That seems logical anyway to me and means we only end up with one lot of
range setup in here.  I can't immediately see any side effects of doing this.


	if (mds->partition_align_bytes != 0) {
		rc = cxl_mem_get_partition_info(mds);
		if (rc)
			return rc;
	} else {
		mds->active_volatile_bytes = mds->volatile_only_bytes;
		mds->active_persistent_bytes = mds->persistent_only_bytes;
	}
 	info->range[CXL_PARTITION_RAM] = (struct range) {
		.start = 0,
		.end = mds->active_volatile_bytes - 1,
	};
	info->nr_partitions++;

	if (!mds->active_persistent_bytes)
		return 0;

	info->range[CXL_PARTITION_PMEM] = (struct range) {
		.start = mds->active_volatile_bytes,
		.end = mds->active_volatile_bytes + mds->active_persistent_bytes - 1,
	};
	info->nr_partitions++;

	return 0;
}

> -		rc = add_dpa_res(dev, &cxlds->dpa_res, ram_res, 0,
> -				 mds->volatile_only_bytes, "ram");
> -		if (rc)
> -			return rc;
> -		return add_dpa_res(dev, &cxlds->dpa_res, pmem_res,
> -				   mds->volatile_only_bytes,
> -				   mds->persistent_only_bytes, "pmem");
> +		info->range[CXL_PARTITION_RAM] = (struct range) {
> +			.start = 0,
> +			.end = mds->volatile_only_bytes - 1,
> +		};
> +		info->nr_partitions++;
> +
> +		if (!mds->persistent_only_bytes)
> +			return 0;
> +
> +		info->range[CXL_PARTITION_PMEM] = (struct range) {
> +			.start = mds->volatile_only_bytes,
> +			.end = mds->volatile_only_bytes +
> +			       mds->persistent_only_bytes - 1,
> +		};
> +		info->nr_partitions++;

This nr partitions makes some sense though I'd be tempted to add a type
array to info so that we can just not pass empty ones if we don't want to.
Makes this code a little more complex, but not a lot and means
nr->partitions becomes the ones that actually exist.

SUPPLIED DATA:
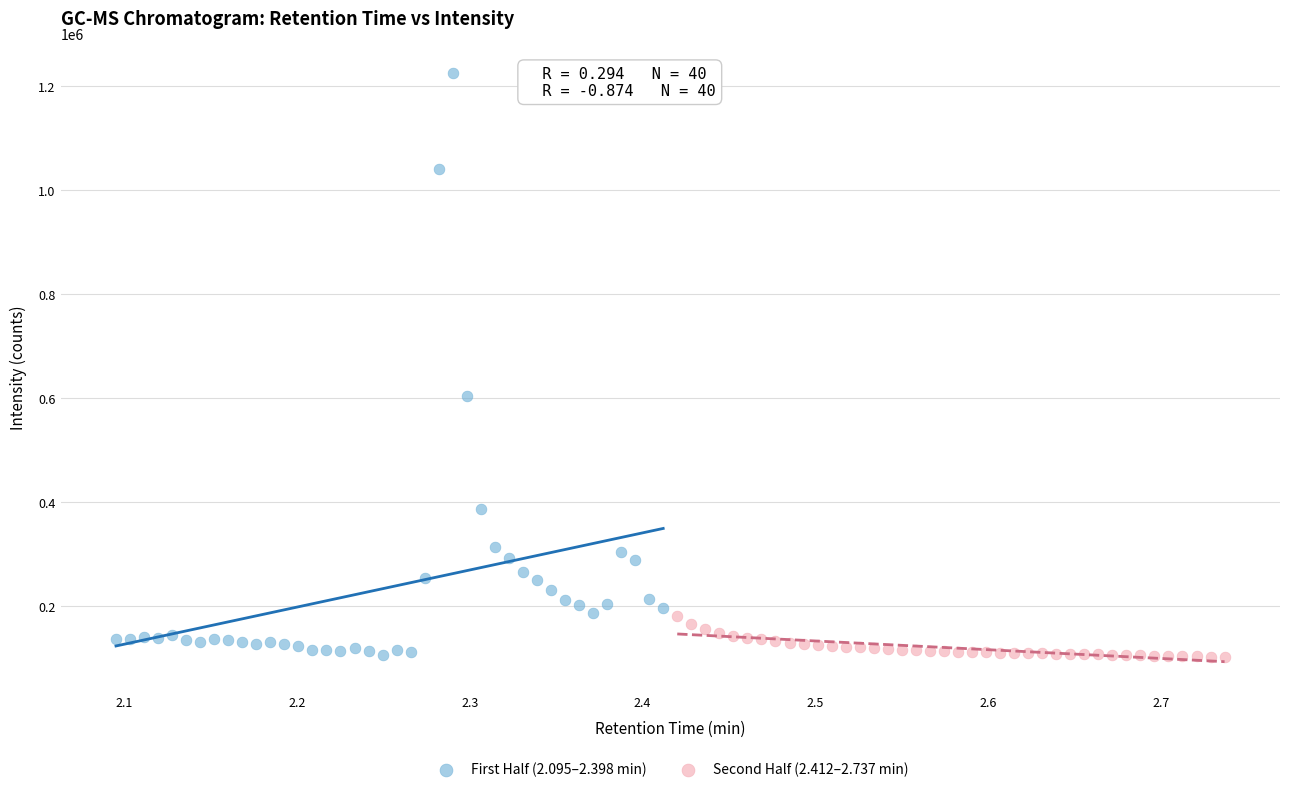

Which series reaches the maximum Y coordinate?

First Half (2.095–2.398 min)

TASKS AND EXERCISES:
A) In the patch review, the code block whose lines are not marked with ">" reads several fields through "mds->". List every distinct field name it reads this way.
B) According to the patch review, what would the reviewer be tempted to add to info?
C) Reproduce everything in the patch review from "This nr partitions" down to "that actually exist.".

PER-TASK ANSWERS:
A) partition_align_bytes, active_volatile_bytes, volatile_only_bytes, active_persistent_bytes, persistent_only_bytes

B) A type array, so that empty partitions need not be passed.

C)
This nr partitions makes some sense though I'd be tempted to add a type
array to info so that we can just not pass empty ones if we don't want to.
Makes this code a little more complex, but not a lot and means
nr->partitions becomes the ones that actually exist.